When Bayesian Uncertainty Becomes Memory - A Path to Continual Learning

“Knowing what you don’t know” is a phrase that’s often misunderstood in Bayesian deep learning. The naive interpretation is that a model simply becomes uncertain when it encounters data different from its training set. In reality, a Bayesian model’s “knowledge” is initially governed by its prior — an abstract construct that’s usually far from human-interpretable. So while the model may know what it doesn’t know, we humans often don’t know what it knows.

Towards the end of my PhD, I was working with my friend and co-author Francesco D’Angelo on a paper exploring this very issue (D’Angelo* & Henning*, 2021). In this blog post, I discuss how the notion of “knowing what you don’t know” becomes meaningful for continual learning once uncertainty is directly tied to the observed training data. In our paper, we illustrate examples where epistemic uncertainty begins to mirror the underlying data distribution.

This connection gives uncertainty a generative flavor. And when uncertainty becomes generative, something profound happens — continual learning is solvable as a side product. If uncertainty reflects the density of what has been learned, then sampling from regions of low uncertainty is equivalent to replaying what the model already knows. That’s the essence of what we called uncertainty-based replay.

A Short Detour: Bayesian Learning and Continual Learning

For a proper introduction to Bayesian statistics and continual learning, see Chapters 3 and 4 of my thesis: (Henning, 2022).

Continual learning is usually described as the challenge of learning a sequence of tasks — say, recognizing trees, then flowers, then animals — without forgetting what came before. Most machine-learning models struggle because learning a new task often overwrites parameters acquired from previous tasks, causing catastrophic forgetting.

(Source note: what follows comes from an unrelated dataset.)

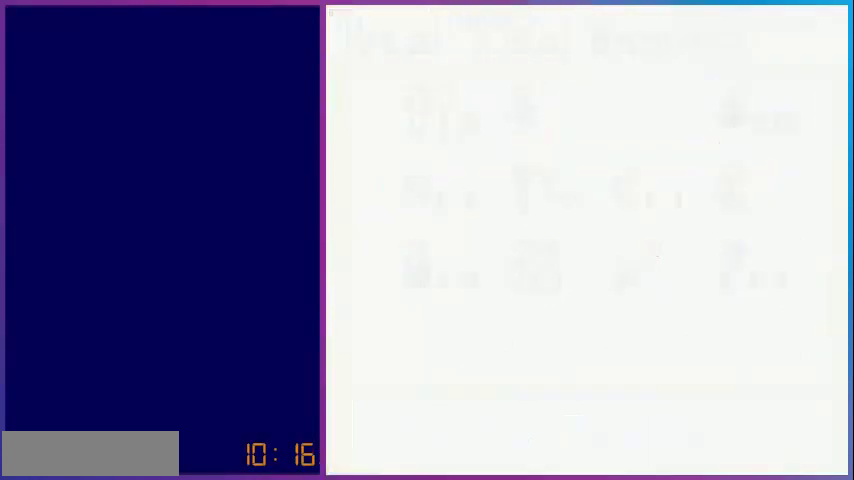
{"buttons": ["A"], "events": [[200, "DPAD_UP", "down"], [400, "A", "down"], [440, "DPAD_UP", "up"]]}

In principle, Bayesian statistics already offers a mathematically elegant solution. The recursive Bayesian update tells us exactly how to incorporate new data:

\[p(\mathbf{w} \mid D_{1:t}) \propto p(D_t \mid \mathbf{w}) p(\mathbf{w} \mid D_{1:t-1})\]

This formula says: use your previous posterior as the new prior — the old knowledge naturally carries forward.

If we could compute this update exactly, continual learning would be solved. The model would integrate new information while preserving everything it had already learned. But in practice, these updates are intractable for complex models, and approximations like variational inference or Monte Carlo sampling often fail to capture true posteriors.

In this post, we explore a different perspective: instead of trying to solve the Bayesian update, we use Bayesian uncertainty itself as a tool for continual learning.

It’s a method that only works if the prior is chosen just right — but when that’s the case, uncertainty itself becomes memory.

When Uncertainty Becomes Generative

What a Bayesian model “doesn’t know” depends entirely on the prior (the assumptions it carries before seeing any data). A good prior encodes an inductive bias: it guides generalization, shapes how the model extrapolates from few examples, and defines what kind of uncertainty is meaningful.

In Bayesian neural networks, however, priors are typically defined in weight space, often as zero-mean Gaussian distributions. This is mathematically convenient but conceptually arbitrary. Its effect in function space, where the model actually operates, is unpredictable and usually meaningless.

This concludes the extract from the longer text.